Concrètement, ces intermédiaires seront tenus de déclarer à leur autorité fiscale tout dispositif transfrontières ayant un certain nombre de caractéristiques (l'utilisation des pertes pour réduire la charge fiscale, le recours à des régimes fiscaux spéciaux favorables, le passage par des pays ne répondant pas aux standards internationaux de bonne gouvernance) dans les cinq jours suivant la mise en place du montage. Soit très en amont. Si l'intermédiaire est tenu au secret professionnel ou n'est pas établi dans l'Union, ou s'il s'agit d'un montage réalisé en interne, ce sera au particulier ou à l'entreprise bénéficiaire de le déclarer.

« Les Etats membres seront tenus d'appliquer des sanctions efficaces et dissuasives », écrit la Commission dans son communiqué.

Libre à eux cependant de décider du type de sanction.

Une base de données centralisée permettra aux Etats membres d'échanger automatiquement les informations qu'ils reçoivent. Un élément clé du fait de la complexité des montages, passant par plusieurs juridictions, comme le "double irlandais" et le "sandwich hollandais" dont sont friands les géants du Web. L'objectif est de « détecter suffisamment tôt les nouveaux risques d'évasion et de prendre les mesures pour neutraliser les dispositifs dommageables » : les Etats pourront cibler leurs audits et traiter les failles dans la législation. Le but est aussi dissuasif.

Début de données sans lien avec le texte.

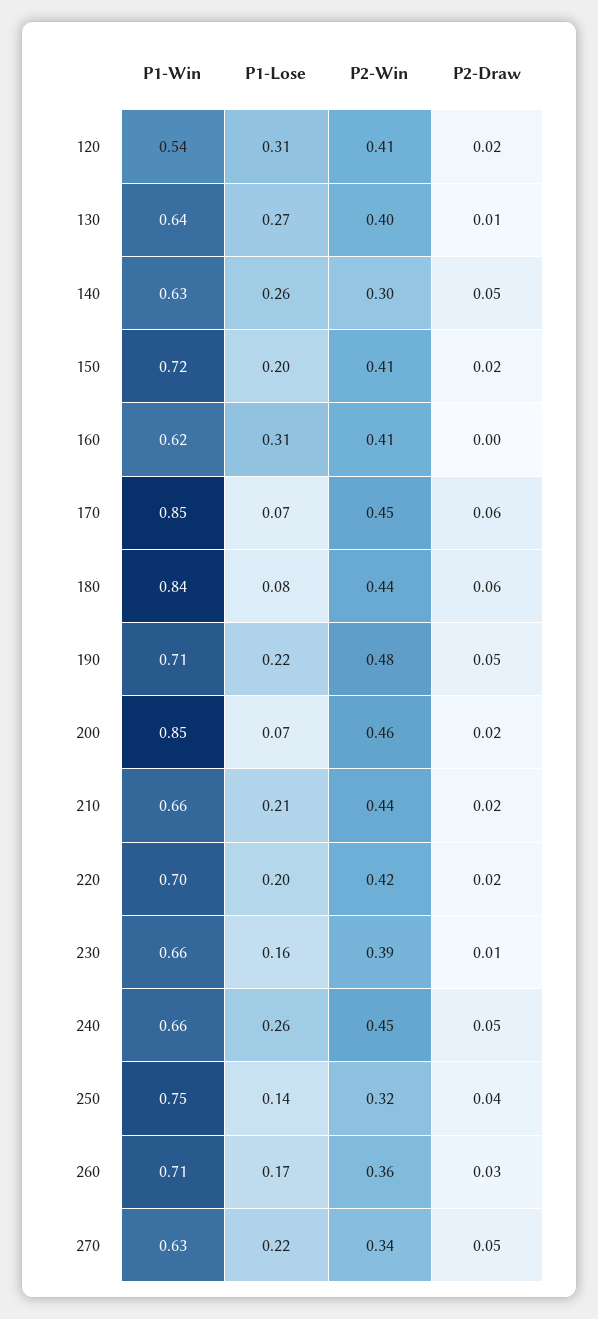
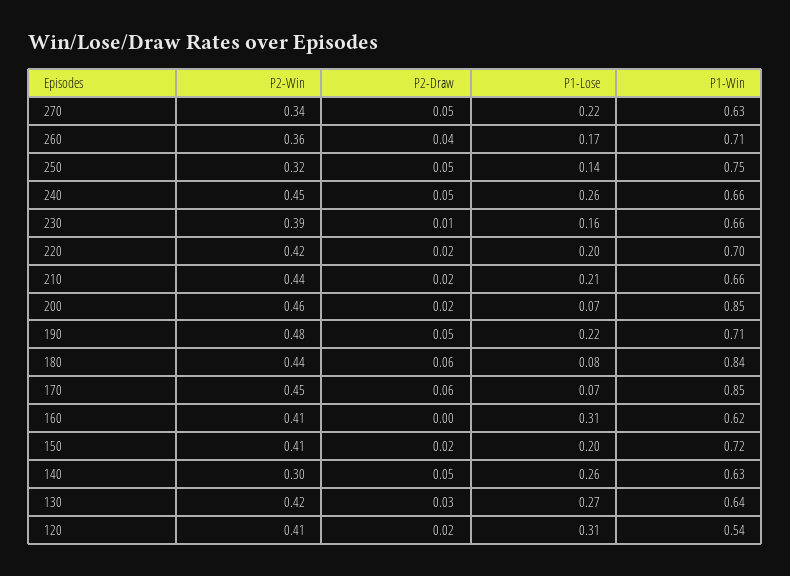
P2-Win, 130: 0.4 -> 0.42
P2-Draw, 130: 0.01 -> 0.03
P2-Draw, 250: 0.04 -> 0.05
P2-Draw, 260: 0.03 -> 0.04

« Aujourd'hui, nous proposons de mettre devant leurs responsabilités les intermédiaires qui créent et vendent des dispositifs d'évasion fiscale. Au bout du compte, les recettes fiscales des États membres s'en trouveront accrues », fait valoir Valdis Dombrovskis, vice-président de la Commission européenne, en charge des services financiers.

La mort des intermédiaires ?

A ceux qui estiment que sa mesure va assassiner ces intermédiaires, l'ex-ministre de l'Economie a répondu :

« Nous n'attaquons pas une profession en particulier, nous demandons simplement à ces professionnels de travailler de façon transparente. »

Il faut selon lui « faire évoluer le modèle économique de ces activités les pratiques ». S'il n'y a pas de seuil spécifié sur les montants, la Commission précise que ce sont les situations à haut risque, et non les PME ou les particuliers sauf très fortunés qui sont concernés. « En pratique, l'obligation de déclaration n'affectera que les plus grandes entreprises contribuables et les très grandes fortunes », assure la Commission.

La Commission rappelle que l'évasion fiscale prive les budgets des Etats membres de 50 à 70 milliards d'euros de recettes par an, selon une étude du Parlement européen.

La proposition, qui prend la forme d'une modification de la directive sur la coopération administrative, sera soumise au Parlement européenne pour consultation et au Conseil pour adoption. Ces nouvelles obligations déclaratives devraient entrer en vigueur le 1er janvier 2019. Les Etats membres seraient alors tenus d'échanger automatiquement leurs informations tous les trois mois.